Wenig später bogen sie auf die Auffahrt nach München. Ihre Seite der Autobahn war völlig frei.
Regina war sich sicher: »Da steckt diese Sekte dahinter, und Ezechiel wusste von all den Ereignissen. Deswegen wollten sie ihn auch zurückhaben. Er war wichtig für sie. Er hat uns etliche entscheidende Hinweise gegeben. Ich weiß nur nicht, welche. Wir müssen die Aufnahmen abhören.«
»Vielleicht ist diese Sekte im Besitz der Pocken?«, warf Jan ein.
Regina war skeptisch, sie fürchtete vor allem etwas anderes. »Wir haben einen Tatort zurückgelassen, der uns als Mörder vonvier Männern ausweist. In Gmund haben wir nach Ezechiel gefragt. Unsere Spuren sind trotz des Feuers noch vorhanden. Wenn die Polizei nicht zu sehr mit den Pocken beschäftigt ist, wird sie in kurzer Zeit auf uns kommen …«
Jan hatte sich das so noch nicht ausgemalt. Wieder einmal steckten sie in der Klemme, und das nur, weil Regina diesem Köhn den Auftrag nicht abgeschlagen hatte. Blut stieg in seinen Kopf auf. Eine Reaktion, die immer dann kam, wenn er sich eigentlich fürchterlich aufregen wollte.

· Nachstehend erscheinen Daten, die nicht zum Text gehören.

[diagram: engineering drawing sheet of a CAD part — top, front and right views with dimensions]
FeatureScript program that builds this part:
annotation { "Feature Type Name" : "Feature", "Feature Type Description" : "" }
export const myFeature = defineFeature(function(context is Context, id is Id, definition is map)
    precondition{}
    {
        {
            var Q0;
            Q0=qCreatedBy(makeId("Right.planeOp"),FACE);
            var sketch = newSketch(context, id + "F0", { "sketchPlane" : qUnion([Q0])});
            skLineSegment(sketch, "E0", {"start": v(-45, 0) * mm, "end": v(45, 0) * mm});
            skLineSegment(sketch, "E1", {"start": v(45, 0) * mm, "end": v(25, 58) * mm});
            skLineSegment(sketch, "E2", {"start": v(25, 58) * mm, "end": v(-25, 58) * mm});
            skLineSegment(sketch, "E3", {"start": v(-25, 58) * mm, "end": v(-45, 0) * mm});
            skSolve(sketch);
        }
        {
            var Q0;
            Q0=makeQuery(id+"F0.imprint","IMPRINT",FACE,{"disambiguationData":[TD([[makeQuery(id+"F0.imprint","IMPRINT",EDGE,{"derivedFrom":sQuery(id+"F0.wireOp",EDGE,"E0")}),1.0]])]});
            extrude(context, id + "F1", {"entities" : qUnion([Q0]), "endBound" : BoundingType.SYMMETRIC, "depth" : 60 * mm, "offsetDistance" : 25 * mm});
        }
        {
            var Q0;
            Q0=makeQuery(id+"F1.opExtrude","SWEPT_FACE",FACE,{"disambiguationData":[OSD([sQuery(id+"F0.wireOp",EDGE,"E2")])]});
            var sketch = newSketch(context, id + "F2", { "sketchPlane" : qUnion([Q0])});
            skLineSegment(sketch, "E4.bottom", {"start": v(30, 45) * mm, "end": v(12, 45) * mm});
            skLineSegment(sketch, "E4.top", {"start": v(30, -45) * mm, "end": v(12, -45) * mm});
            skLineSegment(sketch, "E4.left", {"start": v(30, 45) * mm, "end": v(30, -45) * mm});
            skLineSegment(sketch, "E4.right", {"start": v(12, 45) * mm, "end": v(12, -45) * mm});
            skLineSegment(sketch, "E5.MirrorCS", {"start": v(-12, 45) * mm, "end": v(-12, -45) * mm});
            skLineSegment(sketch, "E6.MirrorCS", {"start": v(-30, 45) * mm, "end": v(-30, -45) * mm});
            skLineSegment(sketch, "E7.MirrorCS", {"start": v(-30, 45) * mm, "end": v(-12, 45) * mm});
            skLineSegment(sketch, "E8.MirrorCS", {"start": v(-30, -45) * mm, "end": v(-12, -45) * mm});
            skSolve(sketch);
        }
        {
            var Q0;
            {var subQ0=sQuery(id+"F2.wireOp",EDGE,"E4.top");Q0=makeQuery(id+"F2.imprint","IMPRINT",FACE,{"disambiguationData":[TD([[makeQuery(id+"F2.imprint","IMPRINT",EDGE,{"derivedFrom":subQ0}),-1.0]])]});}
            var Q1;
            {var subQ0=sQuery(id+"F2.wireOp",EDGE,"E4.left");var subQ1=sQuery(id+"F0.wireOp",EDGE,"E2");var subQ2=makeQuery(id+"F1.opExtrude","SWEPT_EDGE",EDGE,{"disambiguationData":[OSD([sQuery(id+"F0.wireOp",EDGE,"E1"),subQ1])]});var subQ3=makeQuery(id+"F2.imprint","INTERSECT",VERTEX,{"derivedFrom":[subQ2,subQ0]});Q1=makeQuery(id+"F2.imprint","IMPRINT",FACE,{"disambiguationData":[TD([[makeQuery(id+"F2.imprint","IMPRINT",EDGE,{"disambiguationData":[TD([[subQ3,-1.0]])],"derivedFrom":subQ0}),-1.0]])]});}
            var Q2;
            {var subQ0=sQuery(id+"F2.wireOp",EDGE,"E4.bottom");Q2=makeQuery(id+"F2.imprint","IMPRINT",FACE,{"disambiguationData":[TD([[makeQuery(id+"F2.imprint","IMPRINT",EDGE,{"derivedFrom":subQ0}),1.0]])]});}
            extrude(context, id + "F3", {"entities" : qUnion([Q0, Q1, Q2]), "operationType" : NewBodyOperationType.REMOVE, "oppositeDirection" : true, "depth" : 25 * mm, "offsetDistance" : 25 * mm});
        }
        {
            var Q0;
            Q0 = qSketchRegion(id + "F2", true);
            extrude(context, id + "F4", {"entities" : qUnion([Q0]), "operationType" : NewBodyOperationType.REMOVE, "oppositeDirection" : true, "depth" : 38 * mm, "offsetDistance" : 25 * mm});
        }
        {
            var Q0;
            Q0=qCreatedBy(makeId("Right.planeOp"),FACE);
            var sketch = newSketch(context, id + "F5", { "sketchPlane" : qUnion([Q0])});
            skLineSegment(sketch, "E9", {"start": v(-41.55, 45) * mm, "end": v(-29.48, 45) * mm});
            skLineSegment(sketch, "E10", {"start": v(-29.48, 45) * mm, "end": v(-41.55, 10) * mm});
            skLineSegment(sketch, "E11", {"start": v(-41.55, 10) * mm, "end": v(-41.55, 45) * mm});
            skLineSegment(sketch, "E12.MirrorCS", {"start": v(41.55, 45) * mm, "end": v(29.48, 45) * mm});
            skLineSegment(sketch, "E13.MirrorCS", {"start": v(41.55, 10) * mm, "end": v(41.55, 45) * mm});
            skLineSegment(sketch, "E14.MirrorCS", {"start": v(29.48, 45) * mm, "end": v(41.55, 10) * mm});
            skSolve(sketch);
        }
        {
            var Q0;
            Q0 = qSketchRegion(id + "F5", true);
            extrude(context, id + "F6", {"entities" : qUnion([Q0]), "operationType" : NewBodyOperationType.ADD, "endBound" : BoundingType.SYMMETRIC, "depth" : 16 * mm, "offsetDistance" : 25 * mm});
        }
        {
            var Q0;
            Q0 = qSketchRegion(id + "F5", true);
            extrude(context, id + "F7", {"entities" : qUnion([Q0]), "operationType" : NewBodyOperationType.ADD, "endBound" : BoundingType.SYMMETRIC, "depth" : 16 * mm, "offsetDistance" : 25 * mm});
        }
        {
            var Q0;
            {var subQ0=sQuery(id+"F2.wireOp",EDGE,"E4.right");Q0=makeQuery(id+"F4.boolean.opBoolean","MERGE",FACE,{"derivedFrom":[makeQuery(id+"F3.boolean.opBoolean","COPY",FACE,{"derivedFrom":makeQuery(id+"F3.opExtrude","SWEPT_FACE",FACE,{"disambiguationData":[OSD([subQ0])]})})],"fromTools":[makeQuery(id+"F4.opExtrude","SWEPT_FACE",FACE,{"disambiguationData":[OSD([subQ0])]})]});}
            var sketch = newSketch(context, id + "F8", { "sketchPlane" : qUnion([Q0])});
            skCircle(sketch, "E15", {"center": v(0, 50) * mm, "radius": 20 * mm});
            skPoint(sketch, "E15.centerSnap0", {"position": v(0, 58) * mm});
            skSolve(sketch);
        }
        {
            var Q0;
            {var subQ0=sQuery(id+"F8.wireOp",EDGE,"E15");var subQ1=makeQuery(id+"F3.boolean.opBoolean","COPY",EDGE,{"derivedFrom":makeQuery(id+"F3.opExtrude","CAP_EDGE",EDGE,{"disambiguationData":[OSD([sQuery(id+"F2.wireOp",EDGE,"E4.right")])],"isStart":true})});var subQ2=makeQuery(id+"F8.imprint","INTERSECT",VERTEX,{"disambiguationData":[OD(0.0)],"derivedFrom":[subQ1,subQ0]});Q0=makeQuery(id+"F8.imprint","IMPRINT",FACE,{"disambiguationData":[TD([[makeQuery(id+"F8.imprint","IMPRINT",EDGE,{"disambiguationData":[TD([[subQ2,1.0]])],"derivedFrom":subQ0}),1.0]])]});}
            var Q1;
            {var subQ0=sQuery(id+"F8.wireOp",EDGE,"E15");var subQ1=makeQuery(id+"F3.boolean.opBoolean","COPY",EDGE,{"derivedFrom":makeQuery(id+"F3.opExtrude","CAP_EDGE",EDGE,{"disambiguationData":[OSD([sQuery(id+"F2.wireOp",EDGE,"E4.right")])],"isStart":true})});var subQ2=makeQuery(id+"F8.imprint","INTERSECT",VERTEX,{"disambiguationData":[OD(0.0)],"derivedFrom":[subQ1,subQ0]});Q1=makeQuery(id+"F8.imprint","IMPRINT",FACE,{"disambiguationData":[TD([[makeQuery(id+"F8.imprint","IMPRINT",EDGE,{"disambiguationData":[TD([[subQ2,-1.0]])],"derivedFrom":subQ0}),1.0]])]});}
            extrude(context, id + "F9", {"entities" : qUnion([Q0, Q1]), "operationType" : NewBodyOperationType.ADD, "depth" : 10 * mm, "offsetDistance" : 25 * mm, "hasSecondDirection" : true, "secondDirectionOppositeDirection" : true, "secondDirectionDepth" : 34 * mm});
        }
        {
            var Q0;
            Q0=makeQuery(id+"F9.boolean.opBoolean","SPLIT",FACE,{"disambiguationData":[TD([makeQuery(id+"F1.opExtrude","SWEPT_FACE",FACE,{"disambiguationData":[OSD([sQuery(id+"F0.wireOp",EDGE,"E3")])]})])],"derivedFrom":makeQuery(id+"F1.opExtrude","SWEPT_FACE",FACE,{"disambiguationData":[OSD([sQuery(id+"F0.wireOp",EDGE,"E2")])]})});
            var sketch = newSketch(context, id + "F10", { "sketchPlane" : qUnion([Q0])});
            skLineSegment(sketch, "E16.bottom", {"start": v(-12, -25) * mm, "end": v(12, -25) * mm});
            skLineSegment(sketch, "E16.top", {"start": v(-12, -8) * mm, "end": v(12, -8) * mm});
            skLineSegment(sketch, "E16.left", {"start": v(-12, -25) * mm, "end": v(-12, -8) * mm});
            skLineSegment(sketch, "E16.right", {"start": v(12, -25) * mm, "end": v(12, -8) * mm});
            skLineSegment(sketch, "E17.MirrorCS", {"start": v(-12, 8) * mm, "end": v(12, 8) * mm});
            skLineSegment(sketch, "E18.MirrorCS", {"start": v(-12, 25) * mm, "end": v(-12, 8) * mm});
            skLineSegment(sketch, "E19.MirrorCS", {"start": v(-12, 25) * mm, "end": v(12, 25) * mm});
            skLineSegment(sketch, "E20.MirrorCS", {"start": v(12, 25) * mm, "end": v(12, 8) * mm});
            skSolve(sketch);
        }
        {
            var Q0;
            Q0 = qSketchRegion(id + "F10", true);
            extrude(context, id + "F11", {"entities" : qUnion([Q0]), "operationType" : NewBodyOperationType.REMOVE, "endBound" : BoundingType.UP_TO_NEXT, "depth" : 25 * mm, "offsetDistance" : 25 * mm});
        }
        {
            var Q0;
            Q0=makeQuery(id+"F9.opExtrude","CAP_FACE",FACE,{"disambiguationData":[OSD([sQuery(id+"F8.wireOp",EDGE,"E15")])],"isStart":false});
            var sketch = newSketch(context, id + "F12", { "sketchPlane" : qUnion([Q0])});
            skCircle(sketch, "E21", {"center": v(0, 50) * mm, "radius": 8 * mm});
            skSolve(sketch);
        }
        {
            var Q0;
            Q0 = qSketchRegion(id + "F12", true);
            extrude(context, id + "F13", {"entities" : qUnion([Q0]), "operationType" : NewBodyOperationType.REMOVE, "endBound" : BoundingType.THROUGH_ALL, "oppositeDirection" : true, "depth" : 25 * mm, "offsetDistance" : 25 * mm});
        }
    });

»Lass uns die Behörden einschalten«, bat er vorsichtig.
»Zudem haben wir unvorsichtigerweise an der Tankstelle mit unserer Kreditkarte bezahlt. Das alles findet in Wien selbst ein Kripo-Praktikant heraus und somit selbst deutsche Ermittler«, wandte Regina ein.
Jan stöhnte auf. »Es war alles so schön ruhig, und kaum erhältst du einen Auftrag, geraten wir bis über beide Ohren in den Schlamassel. Du ziehst so einen Mist wirklich an.«
Ihre Finger klopften auf ihren Daumen, sie quakte und signalisierte, dass sie seine Einwände als Entengeschnatter empfand.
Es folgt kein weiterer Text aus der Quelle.